[Required action] Look through the lines below and extract any with the word "elbow".

◇ ◇ ◇ ◇ ◇

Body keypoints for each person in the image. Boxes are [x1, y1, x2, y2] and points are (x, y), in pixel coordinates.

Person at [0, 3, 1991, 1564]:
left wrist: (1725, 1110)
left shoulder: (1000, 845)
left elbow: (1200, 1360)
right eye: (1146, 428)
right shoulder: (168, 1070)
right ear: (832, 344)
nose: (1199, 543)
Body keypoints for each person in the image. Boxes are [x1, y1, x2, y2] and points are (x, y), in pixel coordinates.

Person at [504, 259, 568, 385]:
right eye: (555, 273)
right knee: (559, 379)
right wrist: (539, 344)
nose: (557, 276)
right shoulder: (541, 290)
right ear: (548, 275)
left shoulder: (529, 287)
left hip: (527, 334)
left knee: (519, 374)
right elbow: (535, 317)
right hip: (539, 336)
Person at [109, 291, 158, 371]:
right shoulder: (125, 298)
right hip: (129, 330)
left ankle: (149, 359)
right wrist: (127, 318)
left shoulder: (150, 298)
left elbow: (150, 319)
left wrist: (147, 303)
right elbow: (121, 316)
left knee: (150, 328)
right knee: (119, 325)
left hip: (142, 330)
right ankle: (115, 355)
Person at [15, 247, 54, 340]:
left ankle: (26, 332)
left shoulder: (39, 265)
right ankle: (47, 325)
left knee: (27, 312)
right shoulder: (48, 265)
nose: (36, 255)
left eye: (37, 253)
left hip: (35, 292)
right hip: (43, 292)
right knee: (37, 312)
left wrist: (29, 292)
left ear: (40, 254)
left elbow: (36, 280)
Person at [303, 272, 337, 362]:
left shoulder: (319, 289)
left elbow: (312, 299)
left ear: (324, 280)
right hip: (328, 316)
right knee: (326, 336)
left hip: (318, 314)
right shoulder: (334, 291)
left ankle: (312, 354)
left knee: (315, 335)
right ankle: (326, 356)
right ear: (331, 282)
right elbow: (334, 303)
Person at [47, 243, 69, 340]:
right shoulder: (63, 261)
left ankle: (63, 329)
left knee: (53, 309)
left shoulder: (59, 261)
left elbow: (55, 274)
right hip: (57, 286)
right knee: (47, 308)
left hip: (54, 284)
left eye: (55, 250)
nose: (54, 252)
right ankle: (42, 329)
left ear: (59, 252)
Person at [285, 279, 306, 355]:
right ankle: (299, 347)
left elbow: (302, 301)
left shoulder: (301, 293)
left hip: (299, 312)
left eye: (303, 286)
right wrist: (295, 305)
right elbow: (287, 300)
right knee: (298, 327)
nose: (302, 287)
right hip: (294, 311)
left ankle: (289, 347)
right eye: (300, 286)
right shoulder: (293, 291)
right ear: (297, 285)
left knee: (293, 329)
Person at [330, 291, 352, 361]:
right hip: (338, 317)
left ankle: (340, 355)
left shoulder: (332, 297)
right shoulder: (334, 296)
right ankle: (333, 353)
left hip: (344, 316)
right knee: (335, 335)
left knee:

◇ ◇ ◇ ◇ ◇

[Finished exercise]
left elbow: (1200, 1360)
right elbow: (535, 317)
left elbow: (150, 319)
right elbow: (121, 316)
left elbow: (36, 280)
left elbow: (312, 299)
right elbow: (334, 303)
left elbow: (55, 274)
left elbow: (302, 301)
right elbow: (287, 300)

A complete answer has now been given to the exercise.